Forgiveness is a difficult thing to do. Most outside Christianity see Christians as weak for forgiving those who hurt them in some way. We know however that it is a very difficult thing to do but we must obey our Father and forgive others as He forgives us.
Grieving and pain are natural responses when someone hurts us badly but to avoid that pain becoming an infected wound that eats away at us, we must forgive. For the good of our own health as well.

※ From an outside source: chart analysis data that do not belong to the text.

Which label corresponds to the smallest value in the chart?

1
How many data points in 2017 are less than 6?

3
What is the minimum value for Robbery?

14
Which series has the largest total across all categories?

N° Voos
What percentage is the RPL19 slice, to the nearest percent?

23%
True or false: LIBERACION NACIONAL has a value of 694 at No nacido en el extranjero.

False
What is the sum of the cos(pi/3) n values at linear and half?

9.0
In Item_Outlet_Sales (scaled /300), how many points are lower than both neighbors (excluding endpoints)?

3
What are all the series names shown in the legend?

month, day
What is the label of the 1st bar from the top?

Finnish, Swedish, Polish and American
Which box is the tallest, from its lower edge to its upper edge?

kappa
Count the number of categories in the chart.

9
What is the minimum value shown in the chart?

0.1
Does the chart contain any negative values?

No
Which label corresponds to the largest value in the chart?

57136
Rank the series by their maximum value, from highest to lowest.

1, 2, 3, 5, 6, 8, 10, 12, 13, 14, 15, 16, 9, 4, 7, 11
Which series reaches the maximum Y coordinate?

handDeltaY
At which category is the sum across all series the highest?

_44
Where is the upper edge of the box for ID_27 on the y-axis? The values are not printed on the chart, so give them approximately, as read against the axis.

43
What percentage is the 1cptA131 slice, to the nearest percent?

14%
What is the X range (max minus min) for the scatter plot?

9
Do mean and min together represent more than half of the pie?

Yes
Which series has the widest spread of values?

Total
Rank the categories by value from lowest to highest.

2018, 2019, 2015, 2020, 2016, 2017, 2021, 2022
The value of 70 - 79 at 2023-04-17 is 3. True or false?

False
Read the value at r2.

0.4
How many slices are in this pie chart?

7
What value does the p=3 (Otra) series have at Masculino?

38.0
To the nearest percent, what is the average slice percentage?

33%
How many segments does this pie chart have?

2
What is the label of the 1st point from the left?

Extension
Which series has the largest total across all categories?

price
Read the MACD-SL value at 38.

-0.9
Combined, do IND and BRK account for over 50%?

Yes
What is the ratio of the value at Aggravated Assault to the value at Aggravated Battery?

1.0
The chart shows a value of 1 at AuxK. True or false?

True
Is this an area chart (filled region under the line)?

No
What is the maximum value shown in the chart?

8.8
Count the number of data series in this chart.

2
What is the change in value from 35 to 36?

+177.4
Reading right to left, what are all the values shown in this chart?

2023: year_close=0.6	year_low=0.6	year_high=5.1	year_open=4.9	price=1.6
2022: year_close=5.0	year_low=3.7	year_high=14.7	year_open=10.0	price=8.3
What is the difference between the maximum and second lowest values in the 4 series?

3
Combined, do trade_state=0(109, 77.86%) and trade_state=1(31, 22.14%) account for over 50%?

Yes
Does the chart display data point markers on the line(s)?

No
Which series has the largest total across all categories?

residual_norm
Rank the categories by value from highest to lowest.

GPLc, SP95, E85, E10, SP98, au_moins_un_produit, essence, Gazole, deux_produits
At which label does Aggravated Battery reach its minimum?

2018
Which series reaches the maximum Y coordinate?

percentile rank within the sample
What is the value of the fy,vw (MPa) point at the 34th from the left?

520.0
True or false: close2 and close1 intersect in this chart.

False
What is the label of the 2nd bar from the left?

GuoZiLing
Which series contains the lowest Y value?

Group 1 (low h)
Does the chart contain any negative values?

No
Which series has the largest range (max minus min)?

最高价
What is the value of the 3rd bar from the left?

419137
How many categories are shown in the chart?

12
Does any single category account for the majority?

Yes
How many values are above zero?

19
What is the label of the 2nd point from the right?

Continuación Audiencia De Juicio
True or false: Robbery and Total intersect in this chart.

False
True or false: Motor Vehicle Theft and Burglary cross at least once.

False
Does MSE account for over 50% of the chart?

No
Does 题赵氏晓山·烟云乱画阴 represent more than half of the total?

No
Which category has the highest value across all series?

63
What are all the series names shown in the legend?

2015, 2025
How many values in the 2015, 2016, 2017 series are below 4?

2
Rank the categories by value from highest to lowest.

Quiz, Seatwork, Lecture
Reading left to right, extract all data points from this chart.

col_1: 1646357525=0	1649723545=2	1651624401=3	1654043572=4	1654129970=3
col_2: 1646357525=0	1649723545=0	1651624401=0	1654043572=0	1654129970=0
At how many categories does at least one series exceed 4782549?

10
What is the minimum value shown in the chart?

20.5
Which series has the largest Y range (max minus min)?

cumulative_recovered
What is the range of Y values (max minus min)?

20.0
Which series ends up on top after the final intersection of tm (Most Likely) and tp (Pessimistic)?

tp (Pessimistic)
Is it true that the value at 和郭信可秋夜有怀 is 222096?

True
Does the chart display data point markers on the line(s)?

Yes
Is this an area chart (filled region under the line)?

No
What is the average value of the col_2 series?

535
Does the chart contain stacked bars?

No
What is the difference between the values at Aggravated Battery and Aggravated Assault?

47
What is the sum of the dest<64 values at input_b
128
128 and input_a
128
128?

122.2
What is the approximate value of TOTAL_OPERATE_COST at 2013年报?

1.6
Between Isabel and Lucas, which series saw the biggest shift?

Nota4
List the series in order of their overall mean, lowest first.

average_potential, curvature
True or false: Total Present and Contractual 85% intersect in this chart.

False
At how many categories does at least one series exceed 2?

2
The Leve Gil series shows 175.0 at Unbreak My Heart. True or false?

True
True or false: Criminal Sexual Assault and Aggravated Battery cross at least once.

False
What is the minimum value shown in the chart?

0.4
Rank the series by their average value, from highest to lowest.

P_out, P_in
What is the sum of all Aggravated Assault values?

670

The older you get the more people have had the opportunity to hurt you. People make mistakes and they learn from them. Unfortunately sometimes people are hurt in the middle of that. It is rare that someone is vindictively cruel – although I know that happens – but rather it is an error of judgement or action.
We have to forgive people. It is an active state of forgiveness with Gods help, love and compassion and grace. I pray that God will give me a heart of forgiveness and compassion for others.
Today I prayed for people who I needed to forgive again. God’s love surrounds us when we do this. He knows what it takes to take that decision and forgive.